[[ RECORDS SUPPLIED, beginning ]]

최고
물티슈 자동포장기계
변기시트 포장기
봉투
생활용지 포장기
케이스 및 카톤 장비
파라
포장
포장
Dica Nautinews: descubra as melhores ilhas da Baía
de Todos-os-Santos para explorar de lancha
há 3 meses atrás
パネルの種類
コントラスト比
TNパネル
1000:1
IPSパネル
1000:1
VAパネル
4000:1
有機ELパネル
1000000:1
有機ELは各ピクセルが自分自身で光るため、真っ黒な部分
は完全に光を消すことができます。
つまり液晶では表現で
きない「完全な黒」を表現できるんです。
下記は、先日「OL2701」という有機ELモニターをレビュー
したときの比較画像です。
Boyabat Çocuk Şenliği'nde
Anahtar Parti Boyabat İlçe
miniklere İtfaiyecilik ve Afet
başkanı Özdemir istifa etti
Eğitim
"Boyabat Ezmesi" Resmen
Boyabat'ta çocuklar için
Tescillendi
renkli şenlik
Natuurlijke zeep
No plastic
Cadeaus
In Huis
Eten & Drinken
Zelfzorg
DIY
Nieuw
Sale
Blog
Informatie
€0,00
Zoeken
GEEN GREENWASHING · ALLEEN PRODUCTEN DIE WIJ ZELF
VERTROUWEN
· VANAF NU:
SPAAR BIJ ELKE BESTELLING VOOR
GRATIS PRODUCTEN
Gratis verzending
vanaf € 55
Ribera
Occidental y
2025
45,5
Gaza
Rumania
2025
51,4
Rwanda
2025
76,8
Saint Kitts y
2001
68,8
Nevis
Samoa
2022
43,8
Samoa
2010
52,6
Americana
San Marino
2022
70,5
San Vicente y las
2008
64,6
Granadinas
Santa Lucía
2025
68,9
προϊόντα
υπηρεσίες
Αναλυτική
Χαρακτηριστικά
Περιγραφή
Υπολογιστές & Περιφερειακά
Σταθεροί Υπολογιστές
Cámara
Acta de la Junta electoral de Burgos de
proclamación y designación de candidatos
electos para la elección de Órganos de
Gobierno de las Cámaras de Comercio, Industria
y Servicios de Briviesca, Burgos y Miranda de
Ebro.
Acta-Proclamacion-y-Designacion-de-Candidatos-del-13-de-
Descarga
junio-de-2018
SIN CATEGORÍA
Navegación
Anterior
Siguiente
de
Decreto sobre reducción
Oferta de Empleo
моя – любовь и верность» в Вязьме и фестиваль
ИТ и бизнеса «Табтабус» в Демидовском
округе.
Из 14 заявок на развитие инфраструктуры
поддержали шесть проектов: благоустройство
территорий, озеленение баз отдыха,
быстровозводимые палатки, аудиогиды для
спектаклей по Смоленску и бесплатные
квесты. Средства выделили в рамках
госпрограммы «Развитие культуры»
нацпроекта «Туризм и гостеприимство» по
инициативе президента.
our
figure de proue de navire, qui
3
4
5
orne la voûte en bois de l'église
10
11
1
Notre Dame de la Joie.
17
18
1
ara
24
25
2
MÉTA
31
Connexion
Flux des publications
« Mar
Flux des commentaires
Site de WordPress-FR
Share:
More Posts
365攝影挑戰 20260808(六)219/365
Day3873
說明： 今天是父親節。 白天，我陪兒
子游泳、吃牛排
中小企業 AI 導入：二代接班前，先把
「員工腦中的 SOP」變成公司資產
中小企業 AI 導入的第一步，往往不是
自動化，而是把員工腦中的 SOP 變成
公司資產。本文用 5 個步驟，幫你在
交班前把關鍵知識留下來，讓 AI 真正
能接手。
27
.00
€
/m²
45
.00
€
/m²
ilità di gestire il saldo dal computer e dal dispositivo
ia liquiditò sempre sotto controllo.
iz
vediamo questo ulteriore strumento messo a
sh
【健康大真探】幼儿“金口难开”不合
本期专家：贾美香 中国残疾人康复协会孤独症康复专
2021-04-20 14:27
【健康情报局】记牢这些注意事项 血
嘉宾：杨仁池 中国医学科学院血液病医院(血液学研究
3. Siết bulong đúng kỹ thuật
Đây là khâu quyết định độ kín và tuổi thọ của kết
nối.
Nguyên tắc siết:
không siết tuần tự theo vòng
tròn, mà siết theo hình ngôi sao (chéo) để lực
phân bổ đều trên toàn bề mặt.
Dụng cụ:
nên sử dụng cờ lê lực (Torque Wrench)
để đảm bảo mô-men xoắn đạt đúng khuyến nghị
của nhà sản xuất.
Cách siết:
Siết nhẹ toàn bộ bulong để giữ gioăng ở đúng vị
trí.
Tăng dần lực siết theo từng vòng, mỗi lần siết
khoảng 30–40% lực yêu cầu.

[[ RECORDS SUPPLIED, end ]]

ACTIVITY -
Starting at the first line and ending at the last, retype the entries above.

OUTPUT FOR THIS EXERCISE -
최고
물티슈 자동포장기계
변기시트 포장기
봉투
생활용지 포장기
케이스 및 카톤 장비
파라
포장
포장
Dica Nautinews: descubra as melhores ilhas da Baía
de Todos-os-Santos para explorar de lancha
há 3 meses atrás
パネルの種類
コントラスト比
TNパネル
1000:1
IPSパネル
1000:1
VAパネル
4000:1
有機ELパネル
1000000:1
有機ELは各ピクセルが自分自身で光るため、真っ黒な部分
は完全に光を消すことができます。
つまり液晶では表現で
きない「完全な黒」を表現できるんです。
下記は、先日「OL2701」という有機ELモニターをレビュー
したときの比較画像です。
Boyabat Çocuk Şenliği'nde
Anahtar Parti Boyabat İlçe
miniklere İtfaiyecilik ve Afet
başkanı Özdemir istifa etti
Eğitim
"Boyabat Ezmesi" Resmen
Boyabat'ta çocuklar için
Tescillendi
renkli şenlik
Natuurlijke zeep
No plastic
Cadeaus
In Huis
Eten & Drinken
Zelfzorg
DIY
Nieuw
Sale
Blog
Informatie
€0,00
Zoeken
GEEN GREENWASHING · ALLEEN PRODUCTEN DIE WIJ ZELF
VERTROUWEN
· VANAF NU:
SPAAR BIJ ELKE BESTELLING VOOR
GRATIS PRODUCTEN
Gratis verzending
vanaf € 55
Ribera
Occidental y
2025
45,5
Gaza
Rumania
2025
51,4
Rwanda
2025
76,8
Saint Kitts y
2001
68,8
Nevis
Samoa
2022
43,8
Samoa
2010
52,6
Americana
San Marino
2022
70,5
San Vicente y las
2008
64,6
Granadinas
Santa Lucía
2025
68,9
προϊόντα
υπηρεσίες
Αναλυτική
Χαρακτηριστικά
Περιγραφή
Υπολογιστές & Περιφερειακά
Σταθεροί Υπολογιστές
Cámara
Acta de la Junta electoral de Burgos de
proclamación y designación de candidatos
electos para la elección de Órganos de
Gobierno de las Cámaras de Comercio, Industria
y Servicios de Briviesca, Burgos y Miranda de
Ebro.
Acta-Proclamacion-y-Designacion-de-Candidatos-del-13-de-
Descarga
junio-de-2018
SIN CATEGORÍA
Navegación
Anterior
Siguiente
de
Decreto sobre reducción
Oferta de Empleo
моя – любовь и верность» в Вязьме и фестиваль
ИТ и бизнеса «Табтабус» в Демидовском
округе.
Из 14 заявок на развитие инфраструктуры
поддержали шесть проектов: благоустройство
территорий, озеленение баз отдыха,
быстровозводимые палатки, аудиогиды для
спектаклей по Смоленску и бесплатные
квесты. Средства выделили в рамках
госпрограммы «Развитие культуры»
нацпроекта «Туризм и гостеприимство» по
инициативе президента.
our
figure de proue de navire, qui
3
4
5
orne la voûte en bois de l'église
10
11
1
Notre Dame de la Joie.
17
18
1
ara
24
25
2
MÉTA
31
Connexion
Flux des publications
« Mar
Flux des commentaires
Site de WordPress-FR
Share:
More Posts
365攝影挑戰 20260808(六)219/365
Day3873
說明： 今天是父親節。 白天，我陪兒
子游泳、吃牛排
中小企業 AI 導入：二代接班前，先把
「員工腦中的 SOP」變成公司資產
中小企業 AI 導入的第一步，往往不是
自動化，而是把員工腦中的 SOP 變成
公司資產。本文用 5 個步驟，幫你在
交班前把關鍵知識留下來，讓 AI 真正
能接手。
27
.00
€
/m²
45
.00
€
/m²
ilità di gestire il saldo dal computer e dal dispositivo
ia liquiditò sempre sotto controllo.
iz
vediamo questo ulteriore strumento messo a
sh
【健康大真探】幼儿“金口难开”不合
本期专家：贾美香 中国残疾人康复协会孤独症康复专
2021-04-20 14:27
【健康情报局】记牢这些注意事项 血
嘉宾：杨仁池 中国医学科学院血液病医院(血液学研究
3. Siết bulong đúng kỹ thuật
Đây là khâu quyết định độ kín và tuổi thọ của kết
nối.
Nguyên tắc siết:
không siết tuần tự theo vòng
tròn, mà siết theo hình ngôi sao (chéo) để lực
phân bổ đều trên toàn bề mặt.
Dụng cụ:
nên sử dụng cờ lê lực (Torque Wrench)
để đảm bảo mô-men xoắn đạt đúng khuyến nghị
của nhà sản xuất.
Cách siết:
Siết nhẹ toàn bộ bulong để giữ gioăng ở đúng vị
trí.
Tăng dần lực siết theo từng vòng, mỗi lần siết
khoảng 30–40% lực yêu cầu.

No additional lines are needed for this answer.